The pullout came as fears mounted over possible US retaliatory strikes after Tuesday’s suicide attacks by aircraft hijackers on US economic and military targets.

The United Nations said it was “temporarily relocating” international staff deployed in Afghanistan “due to circumstances prevailing internationally”.

“The relocation of up to 80 international staff began on September 12 and is expected to be completed on September 13,” a statement issued by the UN Office for the Coordination of Humanitarian Affairs (OCHA) in Islamabad and Geneva said.

Authorities in Afghanistan were cooperating in issuing necessary flight clearances for staff evacuation.

After the bombing of two U.S. embassies in Africa in 1998, the US launched missile strikes on Afghanistan, targeting suspected hideouts of bin Laden, blamed for those attacks which killed over 200 people.

Bin laden, a Saudi exile and multi-millionaire who lives in Afghanistan as a “guest” of the Taliban, denied the charge.

One of the world’s poorest countries, Afghanistan is suffering its worst drought in memory and the devastation from a long civil war.

“United Nations humanitarian agencies hope that activities can continue as normal so that critical pre-winter relief work can be completed,” the UN statement said.

UN expatriate staff are now deployed in six locations in the war-torn country: Kabul, Jalalabad, Mazar, Kandahar, Heart and Faisalbad.

SOURCE INFORMATION:
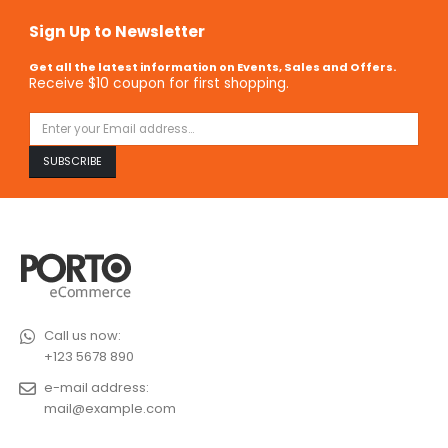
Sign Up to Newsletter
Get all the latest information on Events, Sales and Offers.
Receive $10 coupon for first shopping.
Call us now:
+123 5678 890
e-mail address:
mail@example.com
==
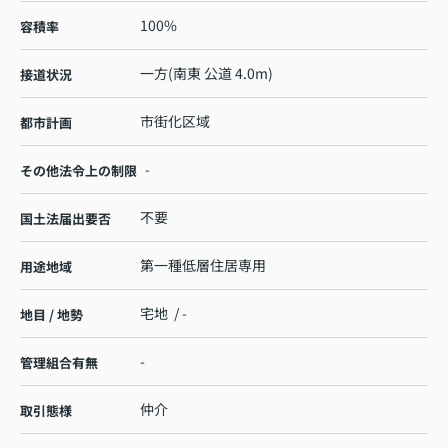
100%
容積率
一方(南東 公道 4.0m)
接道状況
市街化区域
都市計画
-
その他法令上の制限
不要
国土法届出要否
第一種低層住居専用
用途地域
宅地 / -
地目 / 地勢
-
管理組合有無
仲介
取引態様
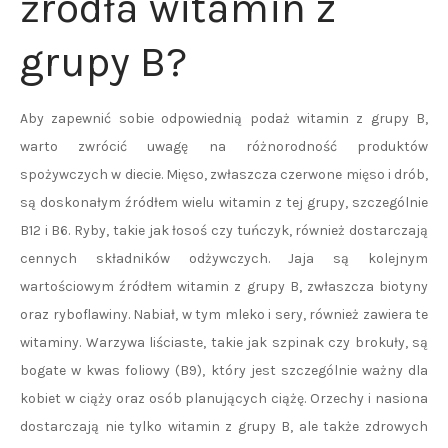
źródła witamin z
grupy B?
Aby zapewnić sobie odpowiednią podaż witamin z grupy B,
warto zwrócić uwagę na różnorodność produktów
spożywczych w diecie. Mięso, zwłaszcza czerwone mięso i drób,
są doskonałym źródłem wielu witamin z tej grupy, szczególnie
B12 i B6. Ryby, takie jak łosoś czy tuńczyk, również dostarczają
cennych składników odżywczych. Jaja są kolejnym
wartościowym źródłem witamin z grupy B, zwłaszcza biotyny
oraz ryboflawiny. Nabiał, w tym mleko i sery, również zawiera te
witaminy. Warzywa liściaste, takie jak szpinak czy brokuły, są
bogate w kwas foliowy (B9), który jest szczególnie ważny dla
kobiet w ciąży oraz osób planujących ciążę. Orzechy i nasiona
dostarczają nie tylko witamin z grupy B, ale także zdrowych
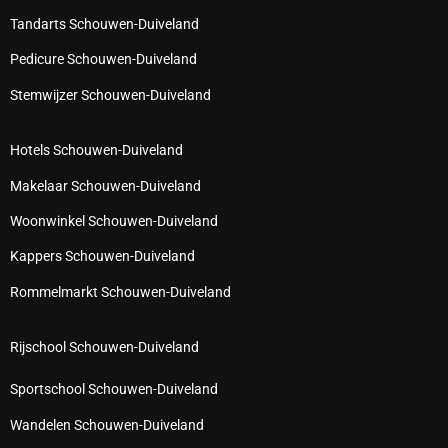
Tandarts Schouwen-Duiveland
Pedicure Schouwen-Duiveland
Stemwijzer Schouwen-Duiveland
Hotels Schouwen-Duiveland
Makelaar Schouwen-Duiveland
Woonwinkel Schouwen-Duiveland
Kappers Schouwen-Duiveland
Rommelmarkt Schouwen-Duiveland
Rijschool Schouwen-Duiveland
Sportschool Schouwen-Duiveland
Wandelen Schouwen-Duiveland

ACTIVITY 1:
Answer these questions using the article on the UN staff relocation from Afghanistan:
(a) Up to how many international staff did the relocation cover?
(b) In what year were two U.S. embassies in Africa bombed?
(c) What is Afghanistan suffering its worst of in memory, along with the devastation from a long civil war?
ACTIVITY 2: Reproduce the part of the article on the UN staff relocation from Afghanistan that opens with the words containing "The pullout came" and closes with "and military targets.".

EXERCISE RESPONSE 1:
(a) Up to 80
(b) 1998
(c) Drought

EXERCISE RESPONSE 2:
The pullout came as fears mounted over possible US retaliatory strikes after Tuesday’s suicide attacks by aircraft hijackers on US economic and military targets.